There are open standards and interfaces to fully utilize the graphical power of a modern display. Computer games often build on OpenGL  to interact with the GPU. In web browsers, a similar performance can be reached with WebGL and JavaScript libraries. Thus, this is not only about regular computers or installed applications, The Manhattan Population Explorer (built with JavaScript on D3.js and Mapbox GL JS) is a notable example of an interactive and visually appealing analysis application that very well runs on a regular smart phone.

price-over-time

Example from one of our prototypes: analysing the housing market – plotting 500 000 points interactively utilizing OpenGL.

Current analysis solutions and application built with advanced graphical analysis are typically custom made for a specific purpose and topic, as in the example above. This is very similar to how BI solutions were built before self-service BI came in to play – specific solutions hand crafted for a few use cases. In contrast to this, Open graphical libraries, incorporated as the core of visualizations, with inspiration from gaming art work, can spark a revolution to how we visually consume and utilize information.

**Dataset entries:**
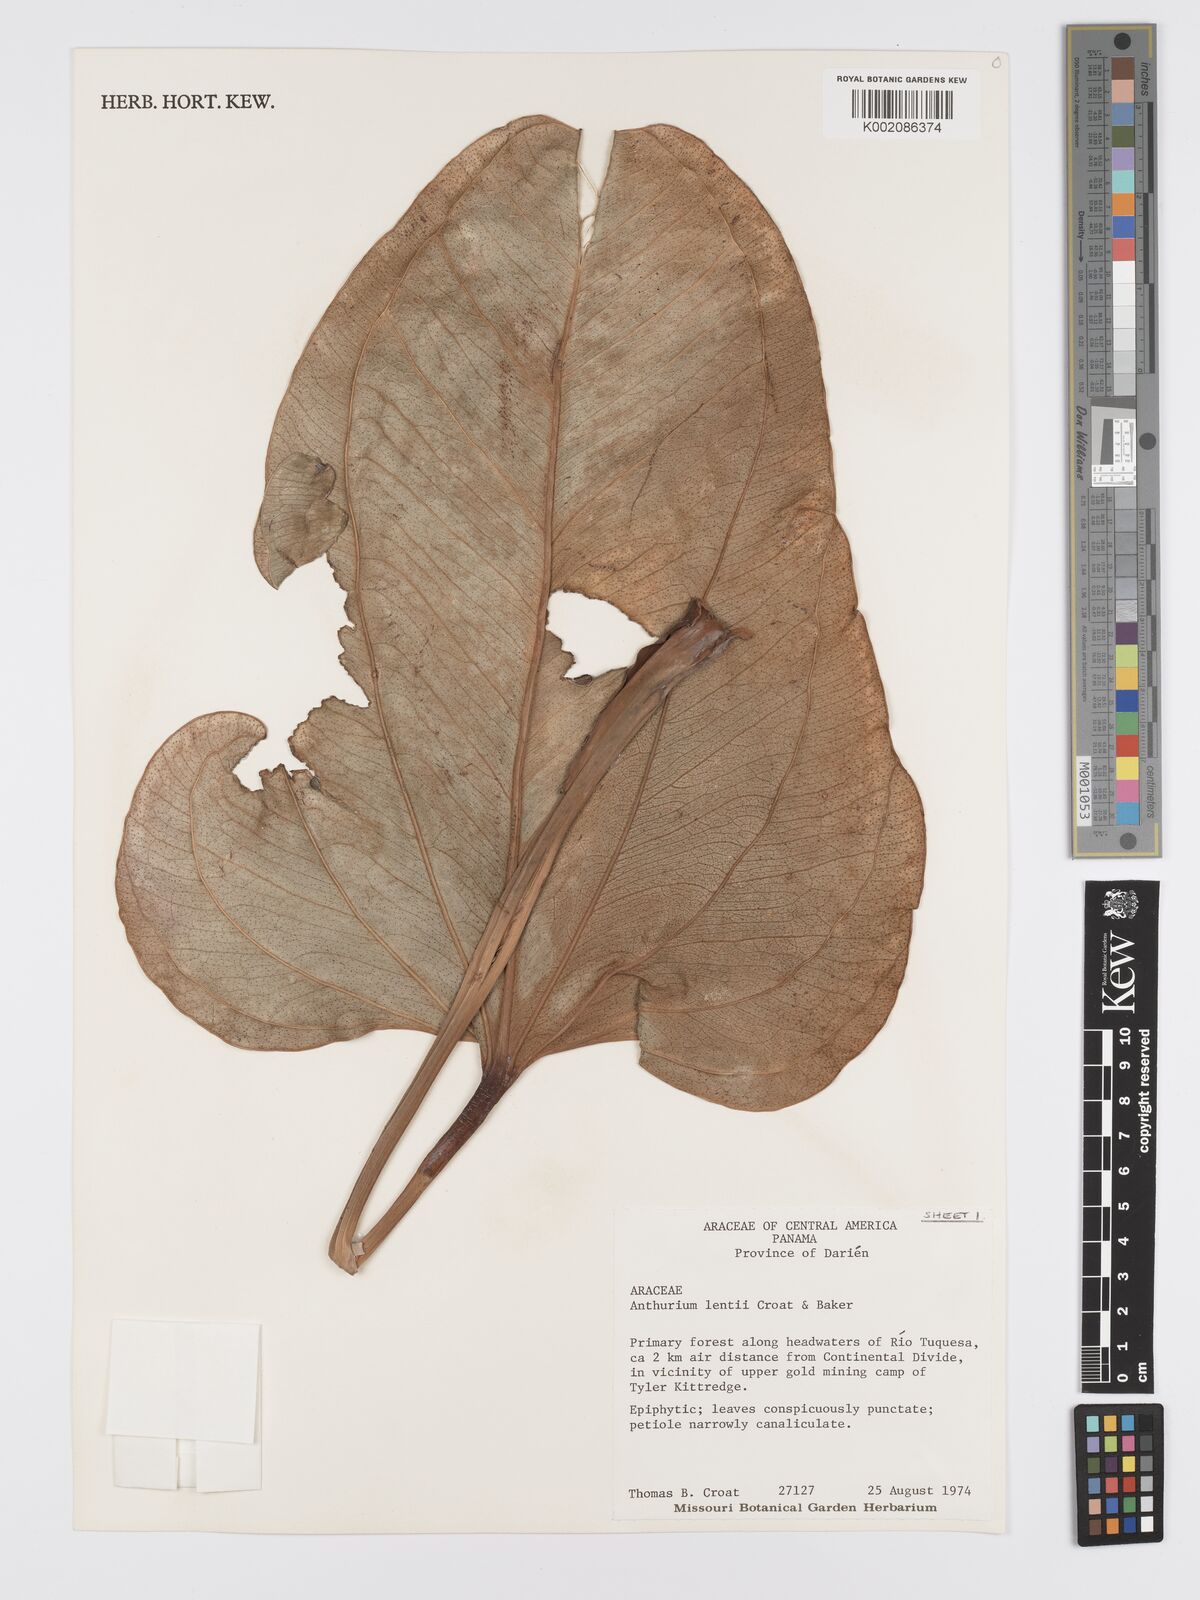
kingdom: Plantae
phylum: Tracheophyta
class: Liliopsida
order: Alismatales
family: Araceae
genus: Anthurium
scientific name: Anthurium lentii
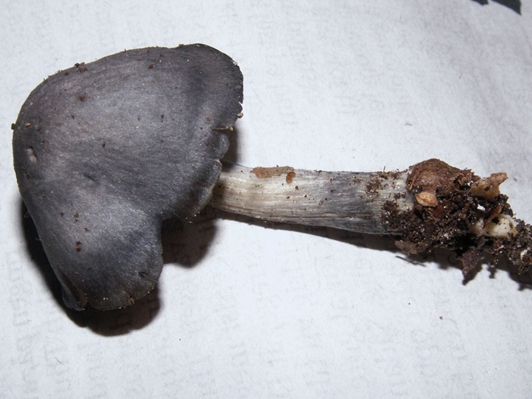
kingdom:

**DIRECTIONS:**
1/ Answer these questions on the text about graphical analysis.
(a) What do computer games often build on to interact with the GPU?
(b) How many points did the housing market prototype plot interactively?
(c) How were BI solutions built before self-service BI came into play?
2/ Summarize the text about graphical analysis in two sentences.
3/ Rewrite the stretch of the text about graphical analysis from "Current analysis solutions" through "and utilize information.", changing "revolution" to "transformation".

**ANSWERS GIVEN:**
1/
(a) OpenGL.
(b) 500 000 points.
(c) As specific solutions hand crafted for a few use cases.

2/ Open standards such as OpenGL and WebGL let games, browsers and even smart phones make full use of a modern display's graphical power. Today's advanced graphical analysis tools are usually custom made for one purpose, much like BI solutions before self-service BI, but open graphical libraries at the core of visualizations could revolutionize how information is visually consumed and used.

3/
Current analysis solutions and application built with advanced graphical analysis are typically custom made for a specific purpose and topic, as in the example above. This is very similar to how BI solutions were built before self-service BI came in to play – specific solutions hand crafted for a few use cases. In contrast to this, Open graphical libraries, incorporated as the core of visualizations, with inspiration from gaming art work, can spark a transformation to how we visually consume and utilize information.